Personal information
- Full name: Harry Pollard Crabtree
- Born: 30 April 1906 Barnoldswick, Yorkshire, England
- Died: 28 May 1982 (aged 76) Great Baddow, Essex, England
- Batting: Right-handed
- Role: Batsman

Domestic team information
- 1931–1947: Essex

Career statistics
| Competition | FC |
| Matches | 24 |
| Runs scored | 1,281 |
| Batting average | 32.02 |
| 100s/50s | 4/3 |
| Top score | 146 |
| Catches/stumpings | 12/0 |
- Source: Cricinfo, 8 April 2022

= Harry Crabtree =

English cricketer

Harry Crabtree (30 April 1906 - 28 May 1982) was an English cricketer, coaching adviser and rugby player. He played for Essex between 1931 and 1947.

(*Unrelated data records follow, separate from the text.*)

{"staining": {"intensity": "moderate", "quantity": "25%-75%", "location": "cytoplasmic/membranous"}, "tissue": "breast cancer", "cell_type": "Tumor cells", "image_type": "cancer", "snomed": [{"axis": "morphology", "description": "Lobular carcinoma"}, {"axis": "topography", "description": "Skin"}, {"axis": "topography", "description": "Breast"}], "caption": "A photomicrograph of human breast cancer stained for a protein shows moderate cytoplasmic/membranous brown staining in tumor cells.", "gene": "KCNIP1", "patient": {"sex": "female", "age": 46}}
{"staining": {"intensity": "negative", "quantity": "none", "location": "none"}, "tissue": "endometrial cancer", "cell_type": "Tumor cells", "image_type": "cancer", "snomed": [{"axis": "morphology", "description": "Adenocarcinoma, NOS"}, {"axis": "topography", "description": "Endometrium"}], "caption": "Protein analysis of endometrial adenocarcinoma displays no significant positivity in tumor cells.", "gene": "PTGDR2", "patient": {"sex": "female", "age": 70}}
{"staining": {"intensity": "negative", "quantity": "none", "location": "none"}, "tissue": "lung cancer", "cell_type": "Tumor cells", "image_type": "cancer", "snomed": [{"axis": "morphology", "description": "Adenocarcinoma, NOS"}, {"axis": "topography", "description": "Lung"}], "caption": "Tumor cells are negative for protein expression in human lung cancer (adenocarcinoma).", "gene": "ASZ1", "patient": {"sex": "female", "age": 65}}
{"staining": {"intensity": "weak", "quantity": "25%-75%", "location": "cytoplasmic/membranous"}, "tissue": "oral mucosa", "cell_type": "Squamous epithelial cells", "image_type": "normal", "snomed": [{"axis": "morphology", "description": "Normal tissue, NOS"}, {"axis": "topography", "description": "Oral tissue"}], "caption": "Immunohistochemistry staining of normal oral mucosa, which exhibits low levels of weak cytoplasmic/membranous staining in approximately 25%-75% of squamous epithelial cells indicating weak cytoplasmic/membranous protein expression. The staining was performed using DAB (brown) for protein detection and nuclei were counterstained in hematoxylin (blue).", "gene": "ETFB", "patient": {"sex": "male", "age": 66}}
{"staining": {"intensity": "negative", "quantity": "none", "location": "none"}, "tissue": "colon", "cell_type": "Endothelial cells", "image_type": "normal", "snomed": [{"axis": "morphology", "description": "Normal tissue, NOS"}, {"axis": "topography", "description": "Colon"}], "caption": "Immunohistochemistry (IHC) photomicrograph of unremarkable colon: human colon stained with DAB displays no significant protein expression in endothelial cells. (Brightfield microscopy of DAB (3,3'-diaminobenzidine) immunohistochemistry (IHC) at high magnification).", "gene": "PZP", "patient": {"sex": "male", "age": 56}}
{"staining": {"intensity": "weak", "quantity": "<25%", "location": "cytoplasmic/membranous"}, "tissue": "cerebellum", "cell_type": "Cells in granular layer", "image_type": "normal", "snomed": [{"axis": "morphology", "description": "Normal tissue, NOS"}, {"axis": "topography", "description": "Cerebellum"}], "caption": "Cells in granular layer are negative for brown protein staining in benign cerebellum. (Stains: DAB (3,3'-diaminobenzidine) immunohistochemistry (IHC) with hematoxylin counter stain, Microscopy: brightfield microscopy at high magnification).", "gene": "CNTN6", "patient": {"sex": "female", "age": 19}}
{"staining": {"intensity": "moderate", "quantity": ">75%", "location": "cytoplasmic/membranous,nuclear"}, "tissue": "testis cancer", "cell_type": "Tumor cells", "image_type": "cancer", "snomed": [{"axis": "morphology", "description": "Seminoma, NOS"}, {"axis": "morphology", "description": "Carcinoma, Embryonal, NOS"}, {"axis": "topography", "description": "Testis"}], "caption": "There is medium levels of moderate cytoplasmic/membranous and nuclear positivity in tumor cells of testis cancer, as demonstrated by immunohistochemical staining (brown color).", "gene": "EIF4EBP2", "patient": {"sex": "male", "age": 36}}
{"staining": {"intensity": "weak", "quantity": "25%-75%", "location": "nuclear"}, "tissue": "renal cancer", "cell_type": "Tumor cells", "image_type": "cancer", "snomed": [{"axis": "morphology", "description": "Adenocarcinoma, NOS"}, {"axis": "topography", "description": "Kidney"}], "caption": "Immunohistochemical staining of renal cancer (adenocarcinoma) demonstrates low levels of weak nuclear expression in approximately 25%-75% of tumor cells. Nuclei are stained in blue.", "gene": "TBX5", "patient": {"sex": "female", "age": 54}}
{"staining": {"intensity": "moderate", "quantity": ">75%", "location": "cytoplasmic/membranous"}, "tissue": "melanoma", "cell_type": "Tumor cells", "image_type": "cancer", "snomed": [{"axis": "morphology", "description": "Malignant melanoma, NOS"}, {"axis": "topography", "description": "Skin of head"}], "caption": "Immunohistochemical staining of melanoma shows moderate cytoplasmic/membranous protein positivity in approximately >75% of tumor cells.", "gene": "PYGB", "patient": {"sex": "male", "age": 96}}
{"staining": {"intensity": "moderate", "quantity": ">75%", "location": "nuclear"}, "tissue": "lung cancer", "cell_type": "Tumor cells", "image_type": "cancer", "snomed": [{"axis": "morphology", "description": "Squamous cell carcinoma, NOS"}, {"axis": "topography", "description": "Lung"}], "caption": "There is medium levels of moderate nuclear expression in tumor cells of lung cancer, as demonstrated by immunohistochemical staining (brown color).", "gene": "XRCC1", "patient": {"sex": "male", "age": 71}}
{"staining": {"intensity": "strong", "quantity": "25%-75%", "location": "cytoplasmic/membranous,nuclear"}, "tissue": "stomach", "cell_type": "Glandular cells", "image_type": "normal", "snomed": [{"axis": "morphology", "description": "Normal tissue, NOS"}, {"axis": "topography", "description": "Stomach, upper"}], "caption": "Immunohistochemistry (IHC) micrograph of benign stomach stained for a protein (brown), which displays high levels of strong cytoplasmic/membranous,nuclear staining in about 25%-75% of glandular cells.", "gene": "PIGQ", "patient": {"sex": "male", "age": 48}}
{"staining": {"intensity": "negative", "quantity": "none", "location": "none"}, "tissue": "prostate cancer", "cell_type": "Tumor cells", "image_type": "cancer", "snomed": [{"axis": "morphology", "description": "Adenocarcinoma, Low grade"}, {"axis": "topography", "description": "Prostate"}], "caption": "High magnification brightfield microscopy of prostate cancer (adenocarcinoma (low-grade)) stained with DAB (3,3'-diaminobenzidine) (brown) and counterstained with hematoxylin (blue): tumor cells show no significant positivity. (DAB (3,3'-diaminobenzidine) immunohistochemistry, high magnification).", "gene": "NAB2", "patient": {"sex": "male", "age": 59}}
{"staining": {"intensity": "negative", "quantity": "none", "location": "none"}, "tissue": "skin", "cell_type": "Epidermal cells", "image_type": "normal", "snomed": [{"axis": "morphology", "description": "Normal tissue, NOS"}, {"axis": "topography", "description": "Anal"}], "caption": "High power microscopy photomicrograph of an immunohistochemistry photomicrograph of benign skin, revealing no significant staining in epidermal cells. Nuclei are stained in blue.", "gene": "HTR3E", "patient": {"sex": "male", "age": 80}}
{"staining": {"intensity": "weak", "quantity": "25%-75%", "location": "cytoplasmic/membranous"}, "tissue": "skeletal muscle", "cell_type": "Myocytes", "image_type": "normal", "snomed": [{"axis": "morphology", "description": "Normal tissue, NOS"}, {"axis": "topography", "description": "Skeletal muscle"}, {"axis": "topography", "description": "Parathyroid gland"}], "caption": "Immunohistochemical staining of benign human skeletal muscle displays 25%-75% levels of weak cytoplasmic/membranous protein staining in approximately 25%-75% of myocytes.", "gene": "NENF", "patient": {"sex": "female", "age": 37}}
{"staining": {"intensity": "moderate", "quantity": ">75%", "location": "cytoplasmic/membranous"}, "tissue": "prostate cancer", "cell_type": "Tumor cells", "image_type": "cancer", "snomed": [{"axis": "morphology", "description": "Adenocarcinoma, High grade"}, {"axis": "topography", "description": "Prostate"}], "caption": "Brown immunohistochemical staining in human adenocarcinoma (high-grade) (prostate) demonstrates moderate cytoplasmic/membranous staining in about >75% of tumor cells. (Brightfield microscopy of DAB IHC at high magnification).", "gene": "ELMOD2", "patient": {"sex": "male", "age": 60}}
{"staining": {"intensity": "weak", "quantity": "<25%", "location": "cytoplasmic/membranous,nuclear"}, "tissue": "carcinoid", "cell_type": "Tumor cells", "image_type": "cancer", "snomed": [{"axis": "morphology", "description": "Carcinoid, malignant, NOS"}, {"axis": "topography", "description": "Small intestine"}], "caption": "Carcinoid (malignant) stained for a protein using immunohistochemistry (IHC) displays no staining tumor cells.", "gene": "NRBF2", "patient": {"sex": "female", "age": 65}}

He was born in Barnoldswick which was then in Yorkshire. He played for Colne in the Lancashire League from 1924-1929 before making his Essex debut in 1931 whilst playing club cricket for Westcliffe-on-Sea and Barnoldswick. He only played two games returning to the fold in 1946 when he had his best season - 793 runs at an average of 49.56 including three hundreds making his career highest score of 146 against Nottinghamshire at Clacton-on-Sea. He performed more modestly in 1947 making his last first class appearance although he would play for the second team in 1948 and 1949. During the war he had played regularly for the British Empire XI scoring prolificly. He continued to play club cricket into the 1950s captaining Westcliffe-on-Sea CC.

He was married to Ida a native of Silsden, elder daughter of Timothy Jackson of Morecambe, from 1935 until his sudden death. They had three children - Rodney, Susan and Peter.

He received the MBE in 1956 for services to cricket. His citation said he was senior coaching adviser to the M.C.C. Youth Cricket Association and his method of "coaching the coaches" had won international repute, including in South Africa and the Netherlands. He was an author of coaching manuals. Previously he had been senior organiser of Physical Education at Essex County Council following studies in Denmark and teaching posts, and roles with Oxfordshire and Buckinghamshire County Councils.

He was also a successful rugby player appearing for Skipton, Richmond, East Counties and trialled for England playing for the Rest v England in 1935.